This medication, developed by the Biogen laboratory under the name Qalsody, “is not likely to meet an insufficiently covered medical need”concluded this week the High Health Authority (HAS).
The authority therefore refused so-called access “early” to this treatment, a procedure which allows reimbursement of a drug even though current studies have not yet fully demonstrated its benefit.
Qasoldy, based on the tofersen molecule, aims to slow the progression of Charcot disease (amyotrophic lateral sclerosis), but only targets patients with a particular genetic form, representing only a small percentage of patients.
However, it has raised great hope among patients because it was approved in recent months by health authorities in the United States and the European Union (EU), very rare news for this disease with almost no treatment.
The French HAS therefore did not follow this example, a divergence which can be explained by an uncertain benefit in view of the study carried out by Biogen.

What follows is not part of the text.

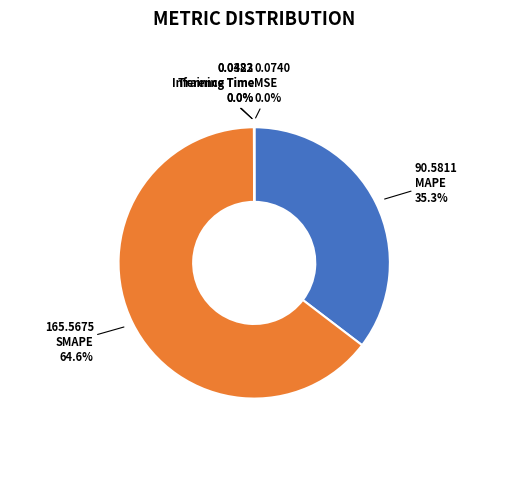

How many segments does this pie chart have?

5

A decision “cruel and unacceptable”
Published in 2022 in the New England Journal of Medicinethis study did not demonstrate a real slowing down of the symptoms of the disease, even if it had demonstrated an effect on its biological markers.

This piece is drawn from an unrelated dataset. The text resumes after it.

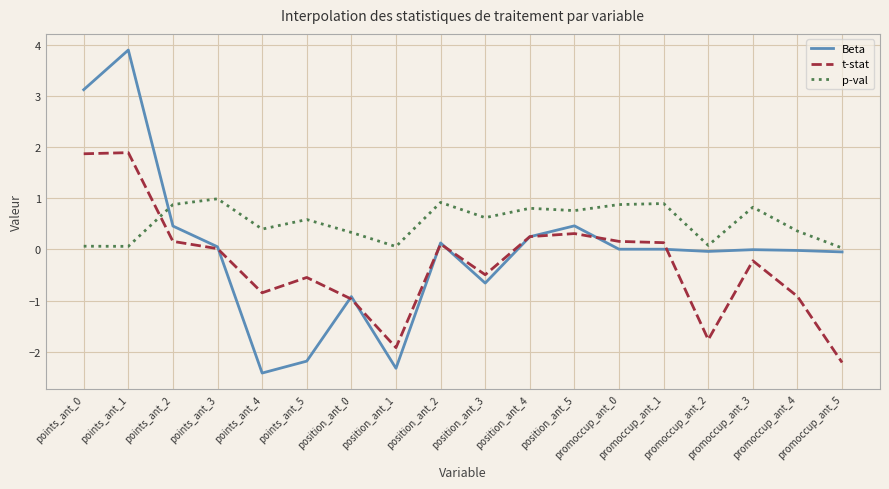

List the series in order of their peak value, lowest first.

p-val, t-stat, Beta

The promoters of the treatment consider that this last point gives hope for an effect on the symptoms if Qalsody is given earlier, before the first clinical signs of the disease. But this hypothesis remains uncertain.
However, the HAS’s decision provoked the anger of the main French association fighting the disease, the Association for Research on ALS (ARSLA), which regrets that “France plans[e] to deprive those affected of their only hope”.
https://www.whatsupdoc-lemag.fr/article/maladie-de-charcot-le-senateur-gilbert-bouchet-malade-emeut-le-senat-et-defend-une
In a press release published Friday, she described the HAS decision as “cruel and unacceptable”by calling on the President of the Republic, Emmanuel Macron.